BRIEF A. In the excerpt about New Village, condense the paragraph beginning "New Village is an unincorporated community" into a single shorter sentence that keeps its main facts.
BRIEF B. Write out the part of the excerpt about New Village that opens with the words containing "New Village CDP, New" and closes with "of any race.".

Populated place in Camden County, New Jersey, US

New Village is an unincorporated community and census-designated place (CDP) located within Franklin Township in Warren County, New Jersey, United States, that was created as part of the 2010 United States census. As of the 2020 census, New Village had a population of 399.

==Geography==
According to the United States Census Bureau, the CDP had a total area of 0.949 square miles (2.457 km^{2}), all of which was land.

==Demographics==

New Village first appeared as a census designated place in the 2010 U.S. census.

Historical population
| Census | Pop. | Note | %± |
| 2010 | 421 |  | — |
| 2020 | 399 |  | −5.2% |
U.S. Decennial Census 2010 2020

===2020 census===

New Village CDP, New Jersey – Racial and ethnic composition Note: the US Census treats Hispanic/Latino as an ethnic category. This table excludes Latinos from the racial categories and assigns them to a separate category. Hispanics/Latinos may be of any race.

Chart understanding data.
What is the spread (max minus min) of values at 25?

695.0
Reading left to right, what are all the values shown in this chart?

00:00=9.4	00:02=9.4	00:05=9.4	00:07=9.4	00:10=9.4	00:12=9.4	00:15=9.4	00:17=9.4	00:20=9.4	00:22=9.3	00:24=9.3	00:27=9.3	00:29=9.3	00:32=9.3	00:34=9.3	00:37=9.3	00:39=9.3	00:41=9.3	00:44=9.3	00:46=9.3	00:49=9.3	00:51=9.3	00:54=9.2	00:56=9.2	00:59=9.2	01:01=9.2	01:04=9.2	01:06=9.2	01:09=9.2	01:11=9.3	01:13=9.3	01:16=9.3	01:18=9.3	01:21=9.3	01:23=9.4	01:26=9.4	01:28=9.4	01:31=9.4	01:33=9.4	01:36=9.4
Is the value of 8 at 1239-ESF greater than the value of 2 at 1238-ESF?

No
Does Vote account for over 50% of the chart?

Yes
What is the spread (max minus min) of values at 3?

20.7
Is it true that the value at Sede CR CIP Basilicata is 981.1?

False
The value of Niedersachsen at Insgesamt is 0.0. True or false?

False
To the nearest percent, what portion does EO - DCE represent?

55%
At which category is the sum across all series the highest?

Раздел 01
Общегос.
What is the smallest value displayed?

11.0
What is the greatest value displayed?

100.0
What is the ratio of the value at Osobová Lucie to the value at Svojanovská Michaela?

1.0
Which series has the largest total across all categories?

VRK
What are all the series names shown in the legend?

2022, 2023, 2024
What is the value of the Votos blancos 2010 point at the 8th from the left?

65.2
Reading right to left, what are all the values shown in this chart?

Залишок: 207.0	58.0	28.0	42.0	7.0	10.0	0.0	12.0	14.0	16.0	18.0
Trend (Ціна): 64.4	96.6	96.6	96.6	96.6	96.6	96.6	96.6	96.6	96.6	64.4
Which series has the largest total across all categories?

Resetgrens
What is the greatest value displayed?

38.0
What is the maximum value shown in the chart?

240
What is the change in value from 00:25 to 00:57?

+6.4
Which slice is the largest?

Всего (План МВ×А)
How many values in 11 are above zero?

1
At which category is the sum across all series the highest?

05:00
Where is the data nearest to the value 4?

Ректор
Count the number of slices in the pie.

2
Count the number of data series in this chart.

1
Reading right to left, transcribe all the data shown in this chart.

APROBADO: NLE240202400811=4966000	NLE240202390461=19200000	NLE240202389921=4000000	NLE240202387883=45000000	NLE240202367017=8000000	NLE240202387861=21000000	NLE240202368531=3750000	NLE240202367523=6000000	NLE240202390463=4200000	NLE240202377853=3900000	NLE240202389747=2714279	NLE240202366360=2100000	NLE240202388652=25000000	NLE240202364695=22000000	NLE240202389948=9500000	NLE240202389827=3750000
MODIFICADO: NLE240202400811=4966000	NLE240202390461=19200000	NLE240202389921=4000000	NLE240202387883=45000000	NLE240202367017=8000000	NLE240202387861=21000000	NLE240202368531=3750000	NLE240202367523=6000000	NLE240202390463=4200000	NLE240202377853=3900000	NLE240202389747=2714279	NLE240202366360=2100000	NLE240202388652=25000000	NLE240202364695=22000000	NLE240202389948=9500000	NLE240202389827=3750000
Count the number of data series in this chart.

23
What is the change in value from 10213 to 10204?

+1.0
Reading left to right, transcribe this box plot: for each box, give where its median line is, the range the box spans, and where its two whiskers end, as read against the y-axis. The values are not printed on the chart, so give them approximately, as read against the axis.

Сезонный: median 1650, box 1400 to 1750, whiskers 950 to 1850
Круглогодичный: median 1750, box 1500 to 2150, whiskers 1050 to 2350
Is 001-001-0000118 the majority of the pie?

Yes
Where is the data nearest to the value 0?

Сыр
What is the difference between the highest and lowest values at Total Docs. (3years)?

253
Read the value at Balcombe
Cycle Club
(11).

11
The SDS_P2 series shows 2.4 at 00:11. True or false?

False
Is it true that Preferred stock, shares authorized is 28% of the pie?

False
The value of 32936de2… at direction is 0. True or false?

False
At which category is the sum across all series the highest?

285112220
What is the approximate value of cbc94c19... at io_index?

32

WRITTEN RESPONSE A. New Village is an unincorporated community and census-designated place in Franklin Township, Warren County, New Jersey, created as part of the 2010 U.S. census, with a population of 399 in 2020.

WRITTEN RESPONSE B.
New Village CDP, New Jersey – Racial and ethnic composition Note: the US Census treats Hispanic/Latino as an ethnic category. This table excludes Latinos from the racial categories and assigns them to a separate category. Hispanics/Latinos may be of any race.